> _TASK DETAILS_
Your response to the data below should hold nothing except the lines from the one containing "Pathway to Proficiency 3of 8" down to the one containing "petersenmom@hotmail.com | 801-358-9556 |", reproduced exactly and without pictures.

> _EXTRACTED INFORMATION_
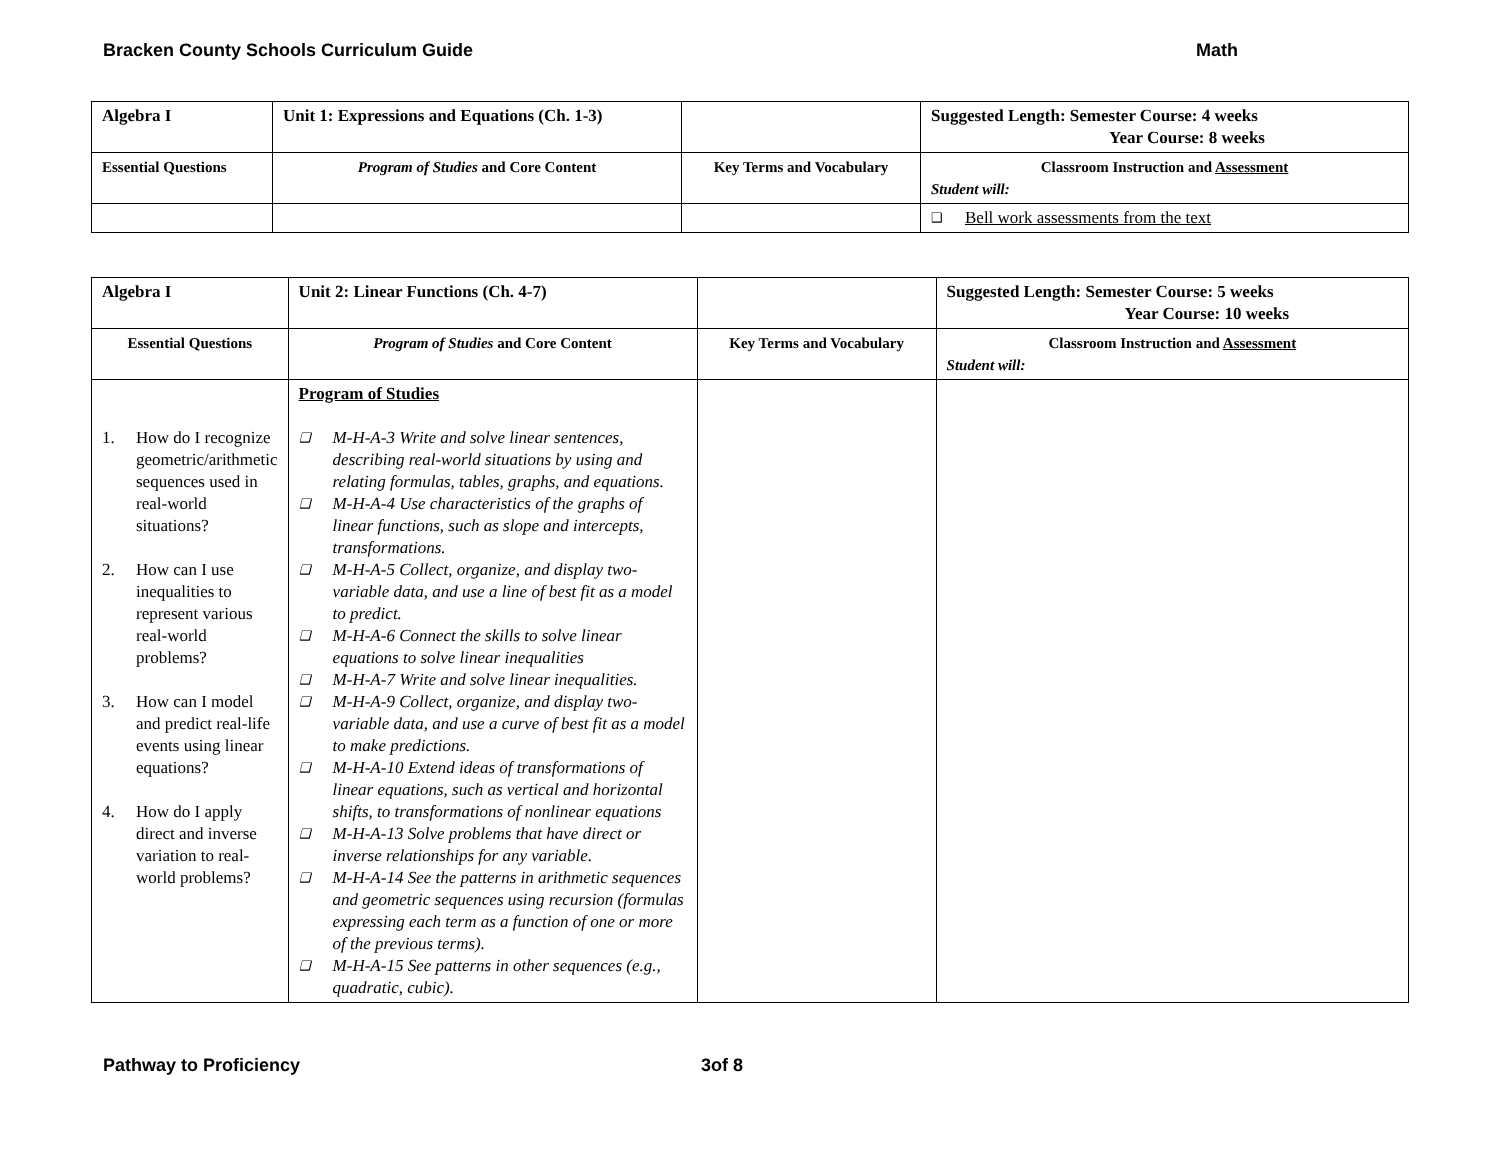Bracken County Schools Curriculum Guide Math
| Algebra I | Unit 1: Expressions and Equations (Ch. 1-3) | | Suggested Length: Semester Course: 4 weeks Year Course: 8 weeks |
| Essential Questions | Program of Studies and Core Content | Key Terms and Vocabulary | Classroom Instruction and Assessment Student will: |
| | | | ❑ Bell work assessments from the text |
| Algebra I | Unit 2: Linear Functions (Ch. 4-7) | | Suggested Length: Semester Course: 5 weeks Year Course: 10 weeks |
| Essential Questions | Program of Studies and Core Content | Key Terms and Vocabulary | Classroom Instruction and Assessment Student will: |
| 1. How do I recognize geometric/arithmetic sequences used in real-world situations? 2. How can I use inequalities to represent various real-world problems? 3. How can I model and predict real-life events using linear equations? 4. How do I apply direct and inverse variation to real-world problems? | Program of Studies ❑ M-H-A-3 Write and solve linear sentences, describing real-world situations by using and relating formulas, tables, graphs, and equations. ❑ M-H-A-4 Use characteristics of the graphs of linear functions, such as slope and intercepts, transformations. ❑ M-H-A-5 Collect, organize, and display two-variable data, and use a line of best fit as a model to predict. ❑ M-H-A-6 Connect the skills to solve linear equations to solve linear inequalities ❑ M-H-A-7 Write and solve linear inequalities. ❑ M-H-A-9 Collect, organize, and display two-variable data, and use a curve of best fit as a model to make predictions. ❑ M-H-A-10 Extend ideas of transformations of linear equations, such as vertical and horizontal shifts, to transformations of nonlinear equations ❑ M-H-A-13 Solve problems that have direct or inverse relationships for any variable. ❑ M-H-A-14 See the patterns in arithmetic sequences and geometric sequences using recursion (formulas expressing each term as a function of one or more of the previous terms). ❑ M-H-A-15 See patterns in other sequences (e.g., quadratic, cubic). | | |
Pathway to Proficiency 3of 8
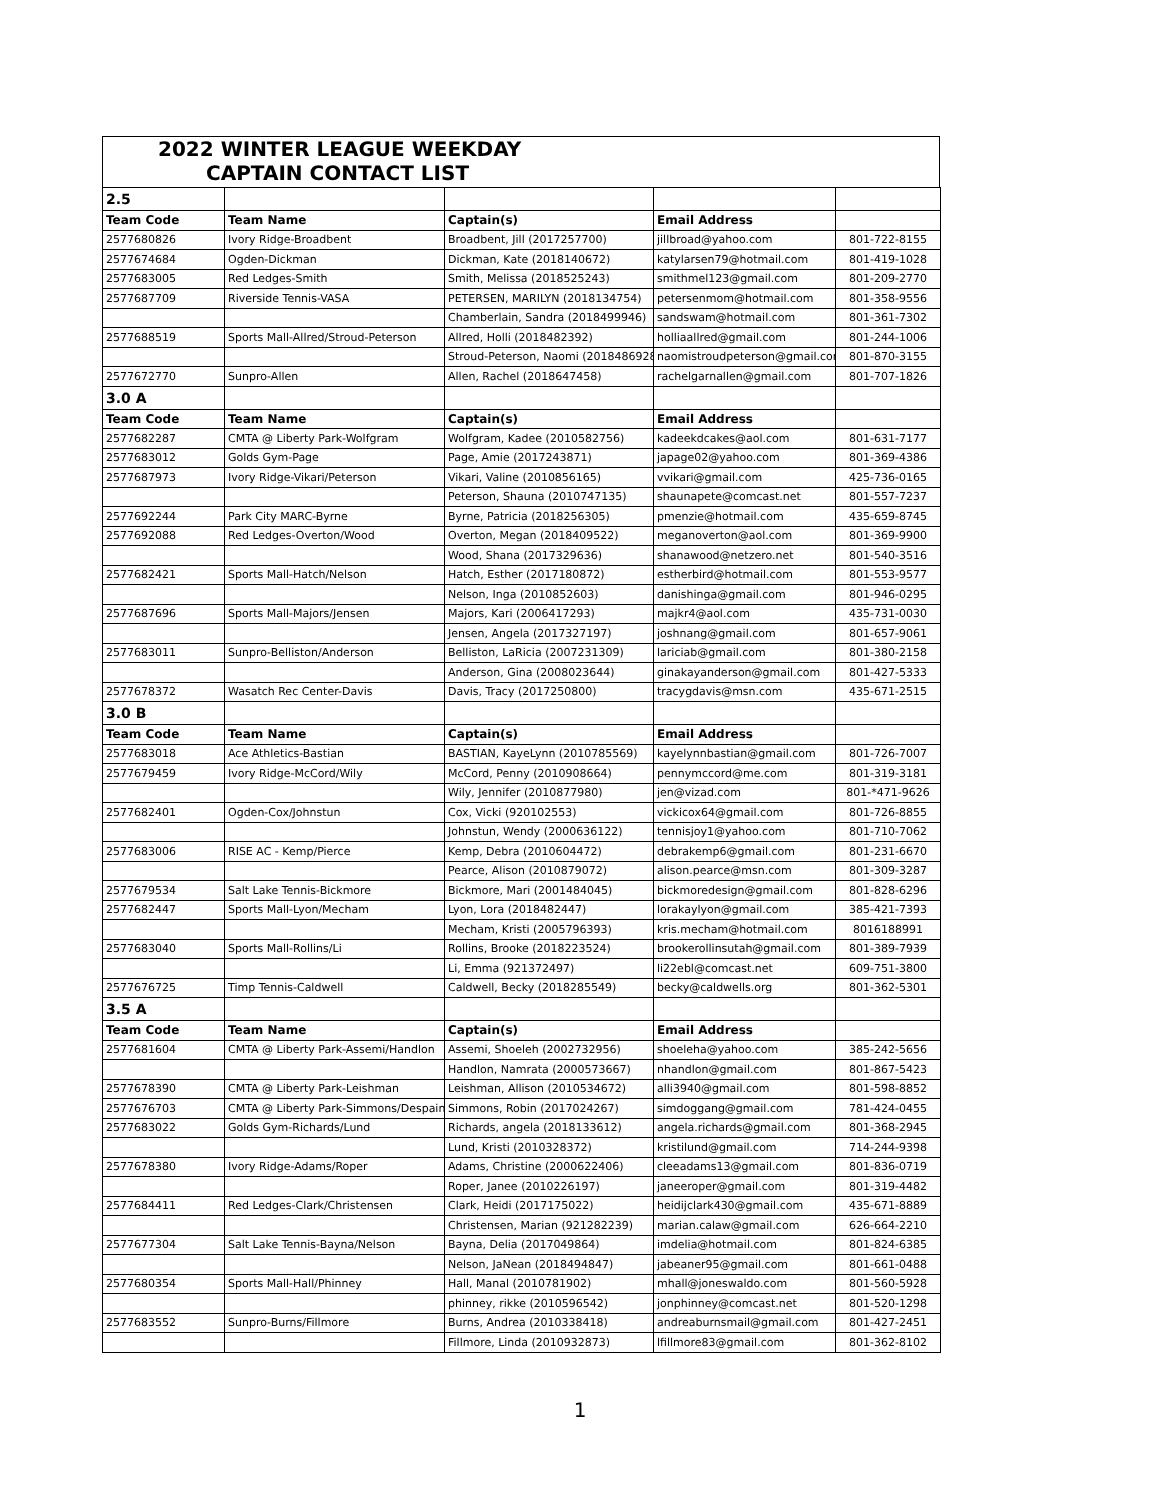2022 WINTER LEAGUE WEEKDAY
CAPTAIN CONTACT LIST
| 2.5 | | | | |
| Team Code | Team Name | Captain(s) | Email Address | |
| 2577680826 | Ivory Ridge-Broadbent | Broadbent, Jill (2017257700) | jillbroad@yahoo.com | 801-722-8155 |
| 2577674684 | Ogden-Dickman | Dickman, Kate (2018140672) | katylarsen79@hotmail.com | 801-419-1028 |
| 2577683005 | Red Ledges-Smith | Smith, Melissa (2018525243) | smithmel123@gmail.com | 801-209-2770 |
| 2577687709 | Riverside Tennis-VASA | PETERSEN, MARILYN (2018134754) | petersenmom@hotmail.com | 801-358-9556 |
| | | Chamberlain, Sandra (2018499946) | sandswam@hotmail.com | 801-361-7302 |
| 2577688519 | Sports Mall-Allred/Stroud-Peterson | Allred, Holli (2018482392) | holliaallred@gmail.com | 801-244-1006 |
| | | Stroud-Peterson, Naomi (2018486928) | naomistroudpeterson@gmail.com | 801-870-3155 |
| 2577672770 | Sunpro-Allen | Allen, Rachel (2018647458) | rachelgarnallen@gmail.com | 801-707-1826 |
| 3.0 A | | | | |
| Team Code | Team Name | Captain(s) | Email Address | |
| 2577682287 | CMTA @ Liberty Park-Wolfgram | Wolfgram, Kadee (2010582756) | kadeekdcakes@aol.com | 801-631-7177 |
| 2577683012 | Golds Gym-Page | Page, Amie (2017243871) | japage02@yahoo.com | 801-369-4386 |
| 2577687973 | Ivory Ridge-Vikari/Peterson | Vikari, Valine (2010856165) | vvikari@gmail.com | 425-736-0165 |
| | | Peterson, Shauna (2010747135) | shaunapete@comcast.net | 801-557-7237 |
| 2577692244 | Park City MARC-Byrne | Byrne, Patricia (2018256305) | pmenzie@hotmail.com | 435-659-8745 |
| 2577692088 | Red Ledges-Overton/Wood | Overton, Megan (2018409522) | meganoverton@aol.com | 801-369-9900 |
| | | Wood, Shana (2017329636) | shanawood@netzero.net | 801-540-3516 |
| 2577682421 | Sports Mall-Hatch/Nelson | Hatch, Esther (2017180872) | estherbird@hotmail.com | 801-553-9577 |
| | | Nelson, Inga (2010852603) | danishinga@gmail.com | 801-946-0295 |
| 2577687696 | Sports Mall-Majors/Jensen | Majors, Kari (2006417293) | majkr4@aol.com | 435-731-0030 |
| | | Jensen, Angela (2017327197) | joshnang@gmail.com | 801-657-9061 |
| 2577683011 | Sunpro-Belliston/Anderson | Belliston, LaRicia (2007231309) | lariciab@gmail.com | 801-380-2158 |
| | | Anderson, Gina (2008023644) | ginakayanderson@gmail.com | 801-427-5333 |
| 2577678372 | Wasatch Rec Center-Davis | Davis, Tracy (2017250800) | tracygdavis@msn.com | 435-671-2515 |
| 3.0 B | | | | |
| Team Code | Team Name | Captain(s) | Email Address | |
| 2577683018 | Ace Athletics-Bastian | BASTIAN, KayeLynn (2010785569) | kayelynnbastian@gmail.com | 801-726-7007 |
| 2577679459 | Ivory Ridge-McCord/Wily | McCord, Penny (2010908664) | pennymccord@me.com | 801-319-3181 |
| | | Wily, Jennifer (2010877980) | jen@vizad.com | 801-*471-9626 |
| 2577682401 | Ogden-Cox/Johnstun | Cox, Vicki (920102553) | vickicox64@gmail.com | 801-726-8855 |
| | | Johnstun, Wendy (2000636122) | tennisjoy1@yahoo.com | 801-710-7062 |
| 2577683006 | RISE AC - Kemp/Pierce | Kemp, Debra (2010604472) | debrakemp6@gmail.com | 801-231-6670 |
| | | Pearce, Alison (2010879072) | alison.pearce@msn.com | 801-309-3287 |
| 2577679534 | Salt Lake Tennis-Bickmore | Bickmore, Mari (2001484045) | bickmoredesign@gmail.com | 801-828-6296 |
| 2577682447 | Sports Mall-Lyon/Mecham | Lyon, Lora (2018482447) | lorakaylyon@gmail.com | 385-421-7393 |
| | | Mecham, Kristi (2005796393) | kris.mecham@hotmail.com | 8016188991 |
| 2577683040 | Sports Mall-Rollins/Li | Rollins, Brooke (2018223524) | brookerollinsutah@gmail.com | 801-389-7939 |
| | | Li, Emma (921372497) | li22ebl@comcast.net | 609-751-3800 |
| 2577676725 | Timp Tennis-Caldwell | Caldwell, Becky (2018285549) | becky@caldwells.org | 801-362-5301 |
| 3.5 A | | | | |
| Team Code | Team Name | Captain(s) | Email Address | |
| 2577681604 | CMTA @ Liberty Park-Assemi/Handlon | Assemi, Shoeleh (2002732956) | shoeleha@yahoo.com | 385-242-5656 |
| | | Handlon, Namrata (2000573667) | nhandlon@gmail.com | 801-867-5423 |
| 2577678390 | CMTA @ Liberty Park-Leishman | Leishman, Allison (2010534672) | alli3940@gmail.com | 801-598-8852 |
| 2577676703 | CMTA @ Liberty Park-Simmons/Despain | Simmons, Robin (2017024267) | simdoggang@gmail.com | 781-424-0455 |
| 2577683022 | Golds Gym-Richards/Lund | Richards, angela (2018133612) | angela.richards@gmail.com | 801-368-2945 |
| | | Lund, Kristi (2010328372) | kristilund@gmail.com | 714-244-9398 |
| 2577678380 | Ivory Ridge-Adams/Roper | Adams, Christine (2000622406) | cleeadams13@gmail.com | 801-836-0719 |
| | | Roper, Janee (2010226197) | janeeroper@gmail.com | 801-319-4482 |
| 2577684411 | Red Ledges-Clark/Christensen | Clark, Heidi (2017175022) | heidijclark430@gmail.com | 435-671-8889 |
| | | Christensen, Marian (921282239) | marian.calaw@gmail.com | 626-664-2210 |
| 2577677304 | Salt Lake Tennis-Bayna/Nelson | Bayna, Delia (2017049864) | imdelia@hotmail.com | 801-824-6385 |
| | | Nelson, JaNean (2018494847) | jabeaner95@gmail.com | 801-661-0488 |
| 2577680354 | Sports Mall-Hall/Phinney | Hall, Manal (2010781902) | mhall@joneswaldo.com | 801-560-5928 |
| | | phinney, rikke (2010596542) | jonphinney@comcast.net | 801-520-1298 |
| 2577683552 | Sunpro-Burns/Fillmore | Burns, Andrea (2010338418) | andreaburnsmail@gmail.com | 801-427-2451 |
| | | Fillmore, Linda (2010932873) | lfillmore83@gmail.com | 801-362-8102 |
1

> _SOLUTION FOR THIS EXERCISE_
Pathway to Proficiency 3of 8
2022 WINTER LEAGUE WEEKDAY
CAPTAIN CONTACT LIST
| 2.5 | | | | |
| Team Code | Team Name | Captain(s) | Email Address | |
| 2577680826 | Ivory Ridge-Broadbent | Broadbent, Jill (2017257700) | jillbroad@yahoo.com | 801-722-8155 |
| 2577674684 | Ogden-Dickman | Dickman, Kate (2018140672) | katylarsen79@hotmail.com | 801-419-1028 |
| 2577683005 | Red Ledges-Smith | Smith, Melissa (2018525243) | smithmel123@gmail.com | 801-209-2770 |
| 2577687709 | Riverside Tennis-VASA | PETERSEN, MARILYN (2018134754) | petersenmom@hotmail.com | 801-358-9556 |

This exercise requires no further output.